Advertisement

Weir Knows How to Finish Season

Share
Associated Press

Mike Weir finished off the PGA Tour season in style, sinking a five-foot birdie putt to win the Tour Championship at Houston on the first hole of a four-man playoff Sunday to give the Canadian his first victory of the season.

It was the second consecutive year Weir won the final official event of the PGA Tour. A year ago, he surged past a world-class field at Valderrama to win the American Express Championship.

This one was even sweeter.

Weir, the first foreign player to win the Tour Championship, closed with a 67 and wound up in the playoff with Ernie Els, Sergio Garcia and David Toms.

Advertisement

Only Weir and Toms hit the fairway with their tee shots and only Weir had a decent shot at birdie.

He ended it quickly.

Els, trying to keep alive his streak of at least one victory on the PGA Tour every year since 1994, was stuck behind the trees down the 18th fairway in the playoff when he hit over the branches to about 40 feet. His birdie putt grazed the edge of the cup.

Toms hit the fairway, just short of a sand-filled divot, and could not convert a 35-foot birdie putt. Behind a tree, Garcia got questionable relief but couldn’t get out of the jungle, then hit his third shot over the green. His 80-foot chip broke away at the last second.

Weir, who was in a tie at 14-under 270 after 72 holes, won for the third time on the PGA Tour. It was his first victory in the United States, having won in Vancouver in ’99 and last year in Spain. He won $900,000 and a trip to the winners-only Mercedes Championship.

Tiger Woods finished with two bogeys for a 70 and finished six strokes behind in a tie for 12th. Still, he won the PGA Tour money title and the Vardon Trophy for the lowest scoring average for the third consecutive year. “It wasn’t quite as good as last year, but it was still a pretty darn good year,” Woods said.

Annika Sorenstam set a record for LPGA Tour money winnings and won her eighth tournament of the season with a one-stroke victory over Laura Davies in the Mizuno Classic at Hanno, Japan.

Advertisement

The $162,000 first-prize check pushed Sorenstam’s purses for the year to $1.99 million, breaking the record of $1.88 million set a year ago by Karrie Webb. It clinched Sorenstam’s fourth money title and, barring a withdrawal from the season-ending Tour Championship, virtually guaranteed that she would be the first woman to make more that $2 million in one year.

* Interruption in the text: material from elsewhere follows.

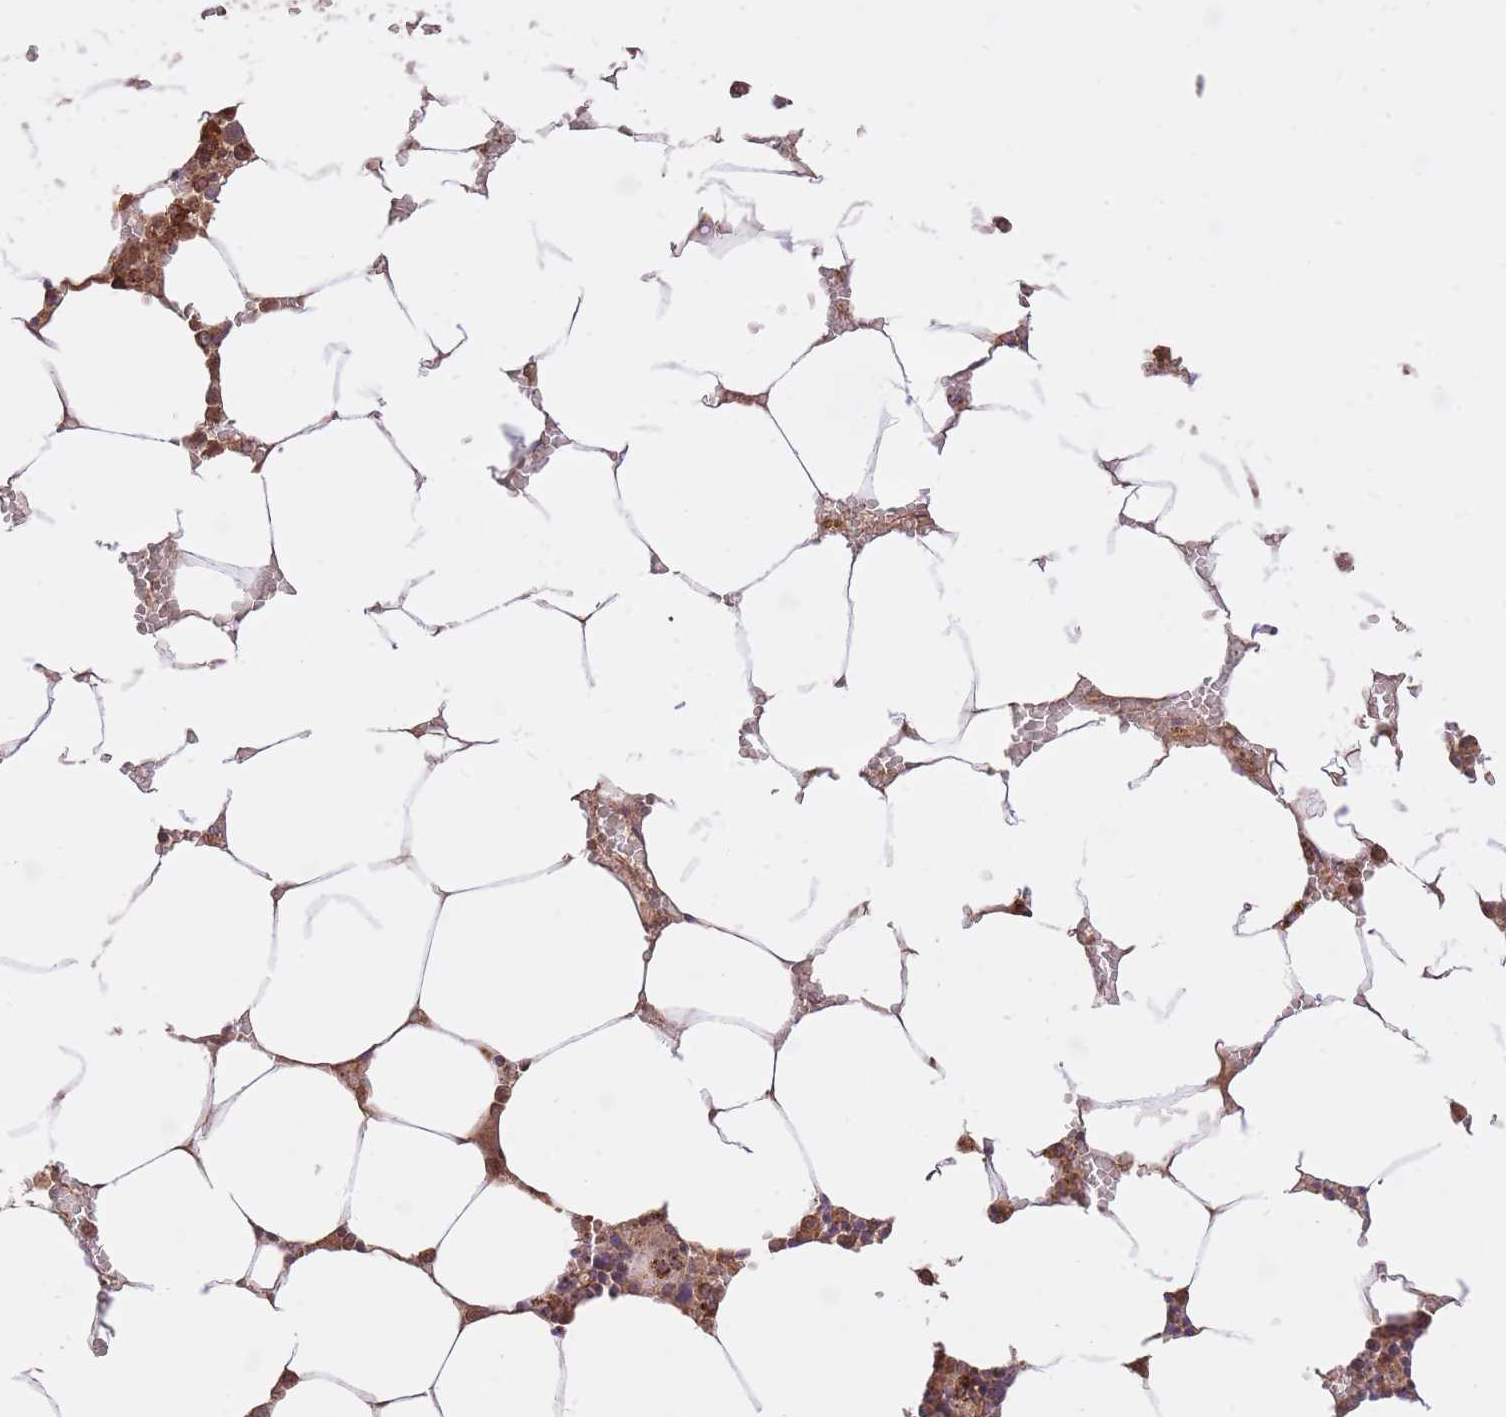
{"staining": {"intensity": "moderate", "quantity": ">75%", "location": "cytoplasmic/membranous"}, "tissue": "bone marrow", "cell_type": "Hematopoietic cells", "image_type": "normal", "snomed": [{"axis": "morphology", "description": "Normal tissue, NOS"}, {"axis": "topography", "description": "Bone marrow"}], "caption": "A high-resolution histopathology image shows IHC staining of normal bone marrow, which reveals moderate cytoplasmic/membranous expression in about >75% of hematopoietic cells. The protein of interest is shown in brown color, while the nuclei are stained blue.", "gene": "PREP", "patient": {"sex": "male", "age": 70}}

Not a bad season for the Swedish star, who already had clinched player-of-the-year honors and secured a place in golf history last spring when she recorded the first 59 in LPGA tournament play.

“It is tough to compare it to any other year--I mean, I was the first one to break 60 and then to break $2 million,” said Sorenstam, who finished with a two-under-par 70 and a 54-hole total of 13-under 203. “I just have to think about it.”

At Madison, Miss., Cameron Beckman made up a three-stroke deficit over the final five holes to win the Southern Farm Bureau Classic for his first PGA Tour title.

Beckman, who nearly withdrew from the tournament Wednesday because of a stiff neck, birdied three of the final five holes for a 67 that gave him a 19-under 269 total, one stroke ahead of Chad Campbell. The $432,000 winner’s check moved Beckman, 31, up to No. 50 on the money list.